→ **Task goal**
Counting every line in the entries below where the word "objstore" occurs, report how many there are. Give only that number.

→ **Information given**
•••
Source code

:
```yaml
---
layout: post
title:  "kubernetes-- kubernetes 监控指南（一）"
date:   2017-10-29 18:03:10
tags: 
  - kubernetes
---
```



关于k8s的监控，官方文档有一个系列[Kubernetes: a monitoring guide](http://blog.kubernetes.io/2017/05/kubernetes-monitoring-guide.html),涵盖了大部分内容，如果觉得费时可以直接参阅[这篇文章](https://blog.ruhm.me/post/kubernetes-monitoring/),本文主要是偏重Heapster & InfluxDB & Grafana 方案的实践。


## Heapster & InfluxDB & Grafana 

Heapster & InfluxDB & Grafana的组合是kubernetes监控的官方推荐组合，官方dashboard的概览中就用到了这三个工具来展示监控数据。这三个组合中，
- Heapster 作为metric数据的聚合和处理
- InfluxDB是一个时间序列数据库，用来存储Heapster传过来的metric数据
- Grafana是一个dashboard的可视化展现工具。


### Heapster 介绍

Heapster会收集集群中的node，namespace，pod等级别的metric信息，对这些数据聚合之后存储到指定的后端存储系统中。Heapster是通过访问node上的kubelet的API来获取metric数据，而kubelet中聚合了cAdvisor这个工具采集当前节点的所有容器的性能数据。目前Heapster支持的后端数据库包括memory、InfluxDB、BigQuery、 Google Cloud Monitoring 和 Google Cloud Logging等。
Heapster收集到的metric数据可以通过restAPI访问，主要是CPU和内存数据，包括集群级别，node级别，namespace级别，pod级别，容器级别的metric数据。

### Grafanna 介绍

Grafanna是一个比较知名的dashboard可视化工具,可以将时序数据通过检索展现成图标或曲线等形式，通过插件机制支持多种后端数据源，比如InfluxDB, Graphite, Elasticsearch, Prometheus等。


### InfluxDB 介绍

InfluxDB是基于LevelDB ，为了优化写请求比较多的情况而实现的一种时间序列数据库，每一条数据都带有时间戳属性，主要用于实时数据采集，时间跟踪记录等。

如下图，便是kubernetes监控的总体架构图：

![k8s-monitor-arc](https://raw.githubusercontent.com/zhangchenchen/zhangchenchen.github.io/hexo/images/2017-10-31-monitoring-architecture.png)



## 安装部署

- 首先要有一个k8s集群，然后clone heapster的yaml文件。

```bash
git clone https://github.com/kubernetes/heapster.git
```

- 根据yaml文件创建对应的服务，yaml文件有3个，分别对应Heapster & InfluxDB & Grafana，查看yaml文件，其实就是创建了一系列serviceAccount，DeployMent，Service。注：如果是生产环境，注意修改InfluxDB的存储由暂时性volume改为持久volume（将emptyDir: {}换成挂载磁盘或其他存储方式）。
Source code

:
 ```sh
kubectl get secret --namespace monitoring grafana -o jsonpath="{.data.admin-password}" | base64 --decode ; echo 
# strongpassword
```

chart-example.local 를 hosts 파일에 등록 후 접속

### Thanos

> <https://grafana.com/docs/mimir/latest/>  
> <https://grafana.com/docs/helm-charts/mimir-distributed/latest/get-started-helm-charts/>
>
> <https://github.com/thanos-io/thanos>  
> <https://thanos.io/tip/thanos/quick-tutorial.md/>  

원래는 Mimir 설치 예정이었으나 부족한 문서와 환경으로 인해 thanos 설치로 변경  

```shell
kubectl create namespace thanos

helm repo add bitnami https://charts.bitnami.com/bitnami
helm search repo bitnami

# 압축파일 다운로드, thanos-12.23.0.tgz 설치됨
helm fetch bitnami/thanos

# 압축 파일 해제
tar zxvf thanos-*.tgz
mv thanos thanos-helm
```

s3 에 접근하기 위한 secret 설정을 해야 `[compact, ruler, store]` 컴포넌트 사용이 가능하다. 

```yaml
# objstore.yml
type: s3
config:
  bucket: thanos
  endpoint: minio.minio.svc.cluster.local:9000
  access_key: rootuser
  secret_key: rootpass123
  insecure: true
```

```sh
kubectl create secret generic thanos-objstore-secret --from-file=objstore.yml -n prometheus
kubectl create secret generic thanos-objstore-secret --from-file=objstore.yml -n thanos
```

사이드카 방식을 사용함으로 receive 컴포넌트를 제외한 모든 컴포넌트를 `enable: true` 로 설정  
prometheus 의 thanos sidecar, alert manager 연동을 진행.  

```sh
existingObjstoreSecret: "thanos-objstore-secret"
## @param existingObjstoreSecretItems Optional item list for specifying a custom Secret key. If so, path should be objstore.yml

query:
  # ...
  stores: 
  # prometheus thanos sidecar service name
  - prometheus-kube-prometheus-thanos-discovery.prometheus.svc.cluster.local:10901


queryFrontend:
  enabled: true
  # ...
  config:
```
•••
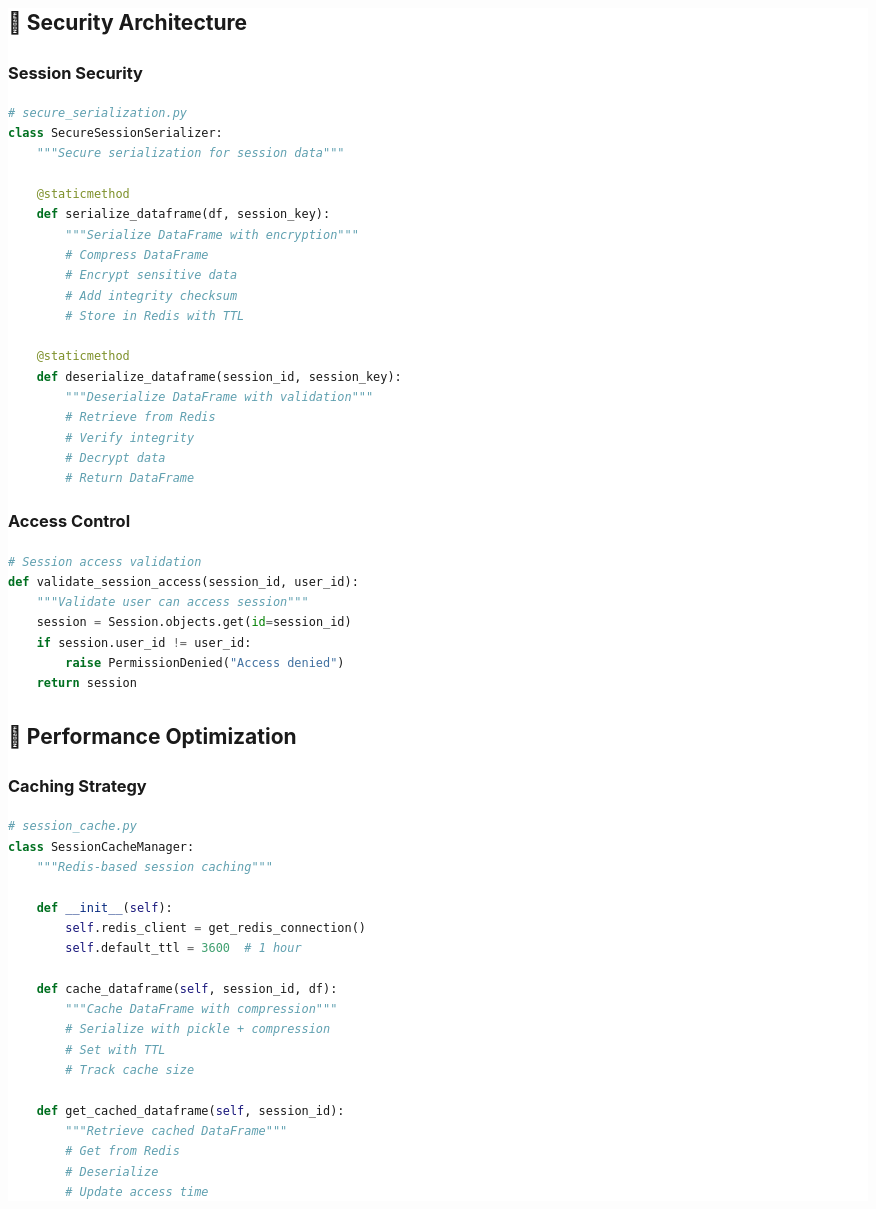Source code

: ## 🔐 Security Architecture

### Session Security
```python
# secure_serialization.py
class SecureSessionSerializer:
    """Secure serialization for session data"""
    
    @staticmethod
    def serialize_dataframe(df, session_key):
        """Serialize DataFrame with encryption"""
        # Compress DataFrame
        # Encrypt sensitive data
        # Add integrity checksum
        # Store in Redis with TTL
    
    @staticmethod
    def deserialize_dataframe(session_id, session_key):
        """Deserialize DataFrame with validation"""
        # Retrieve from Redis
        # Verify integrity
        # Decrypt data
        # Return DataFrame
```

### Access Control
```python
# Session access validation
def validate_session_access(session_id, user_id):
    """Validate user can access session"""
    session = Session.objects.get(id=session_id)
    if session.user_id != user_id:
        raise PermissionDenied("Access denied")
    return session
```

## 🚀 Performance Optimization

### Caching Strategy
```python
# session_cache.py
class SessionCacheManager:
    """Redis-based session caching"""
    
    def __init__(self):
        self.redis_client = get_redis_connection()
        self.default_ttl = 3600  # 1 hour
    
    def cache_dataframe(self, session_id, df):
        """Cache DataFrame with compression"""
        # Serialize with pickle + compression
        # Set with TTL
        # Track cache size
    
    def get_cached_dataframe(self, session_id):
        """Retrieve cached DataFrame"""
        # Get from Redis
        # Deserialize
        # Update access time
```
•••
→ **Output for this task**
5